TASK GOAL: Look through the records below, and copy out every line that holds the string "keep".

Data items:
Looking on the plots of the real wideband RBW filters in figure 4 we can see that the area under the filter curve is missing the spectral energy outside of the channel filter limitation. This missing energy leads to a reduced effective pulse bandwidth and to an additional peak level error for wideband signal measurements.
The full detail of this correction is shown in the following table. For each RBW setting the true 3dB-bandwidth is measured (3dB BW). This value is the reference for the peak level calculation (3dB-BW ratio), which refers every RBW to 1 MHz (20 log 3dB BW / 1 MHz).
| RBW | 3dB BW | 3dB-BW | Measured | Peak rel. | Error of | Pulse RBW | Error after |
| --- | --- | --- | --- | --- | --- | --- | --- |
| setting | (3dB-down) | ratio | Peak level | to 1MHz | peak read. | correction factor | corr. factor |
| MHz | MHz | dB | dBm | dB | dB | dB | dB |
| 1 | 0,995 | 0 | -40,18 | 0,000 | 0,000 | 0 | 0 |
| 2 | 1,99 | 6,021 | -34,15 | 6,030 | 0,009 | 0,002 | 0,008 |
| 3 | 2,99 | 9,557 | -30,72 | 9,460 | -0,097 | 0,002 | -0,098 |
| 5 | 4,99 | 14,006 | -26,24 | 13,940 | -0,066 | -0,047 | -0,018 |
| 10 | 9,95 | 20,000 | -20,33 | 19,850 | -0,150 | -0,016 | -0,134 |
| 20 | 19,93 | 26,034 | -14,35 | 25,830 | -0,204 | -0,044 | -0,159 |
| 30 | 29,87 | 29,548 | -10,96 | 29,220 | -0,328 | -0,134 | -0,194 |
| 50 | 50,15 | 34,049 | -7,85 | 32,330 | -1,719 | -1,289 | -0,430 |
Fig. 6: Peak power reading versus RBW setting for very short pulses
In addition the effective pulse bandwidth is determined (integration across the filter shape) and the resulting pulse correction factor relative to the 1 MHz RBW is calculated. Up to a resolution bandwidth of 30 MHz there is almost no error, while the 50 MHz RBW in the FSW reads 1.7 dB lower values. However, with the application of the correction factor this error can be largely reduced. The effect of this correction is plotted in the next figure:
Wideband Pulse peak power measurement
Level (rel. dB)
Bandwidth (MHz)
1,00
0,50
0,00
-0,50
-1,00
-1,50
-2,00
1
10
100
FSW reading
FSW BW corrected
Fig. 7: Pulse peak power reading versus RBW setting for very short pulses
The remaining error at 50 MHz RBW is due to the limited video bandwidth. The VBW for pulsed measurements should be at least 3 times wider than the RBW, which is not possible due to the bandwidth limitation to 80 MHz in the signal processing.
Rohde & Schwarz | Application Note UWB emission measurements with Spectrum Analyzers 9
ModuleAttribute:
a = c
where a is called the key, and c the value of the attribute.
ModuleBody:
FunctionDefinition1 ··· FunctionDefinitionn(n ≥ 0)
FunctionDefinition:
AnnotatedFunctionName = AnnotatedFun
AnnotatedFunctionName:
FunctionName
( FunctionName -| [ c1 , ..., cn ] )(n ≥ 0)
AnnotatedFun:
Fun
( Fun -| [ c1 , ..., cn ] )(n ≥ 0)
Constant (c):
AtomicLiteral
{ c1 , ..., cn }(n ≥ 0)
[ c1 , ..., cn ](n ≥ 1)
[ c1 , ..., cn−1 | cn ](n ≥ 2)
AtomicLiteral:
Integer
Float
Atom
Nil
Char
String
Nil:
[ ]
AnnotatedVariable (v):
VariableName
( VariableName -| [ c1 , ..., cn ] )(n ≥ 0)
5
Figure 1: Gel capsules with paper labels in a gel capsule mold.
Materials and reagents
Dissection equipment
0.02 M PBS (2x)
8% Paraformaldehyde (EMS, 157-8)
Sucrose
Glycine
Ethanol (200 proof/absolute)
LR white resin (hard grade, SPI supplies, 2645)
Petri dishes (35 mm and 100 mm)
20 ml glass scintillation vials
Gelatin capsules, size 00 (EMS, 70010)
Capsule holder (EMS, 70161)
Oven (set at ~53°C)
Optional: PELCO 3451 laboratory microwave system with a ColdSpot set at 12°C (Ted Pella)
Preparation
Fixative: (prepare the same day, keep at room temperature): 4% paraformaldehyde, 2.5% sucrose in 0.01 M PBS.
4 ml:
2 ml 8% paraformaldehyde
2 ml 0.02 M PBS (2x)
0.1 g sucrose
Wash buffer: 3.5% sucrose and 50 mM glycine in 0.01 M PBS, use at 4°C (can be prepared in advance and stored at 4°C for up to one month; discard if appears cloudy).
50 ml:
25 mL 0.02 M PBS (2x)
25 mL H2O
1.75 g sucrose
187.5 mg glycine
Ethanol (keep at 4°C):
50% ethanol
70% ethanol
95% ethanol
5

ANSWER:
Fixative: (prepare the same day, keep at room temperature): 4% paraformaldehyde, 2.5% sucrose in 0.01 M PBS.
Ethanol (keep at 4°C):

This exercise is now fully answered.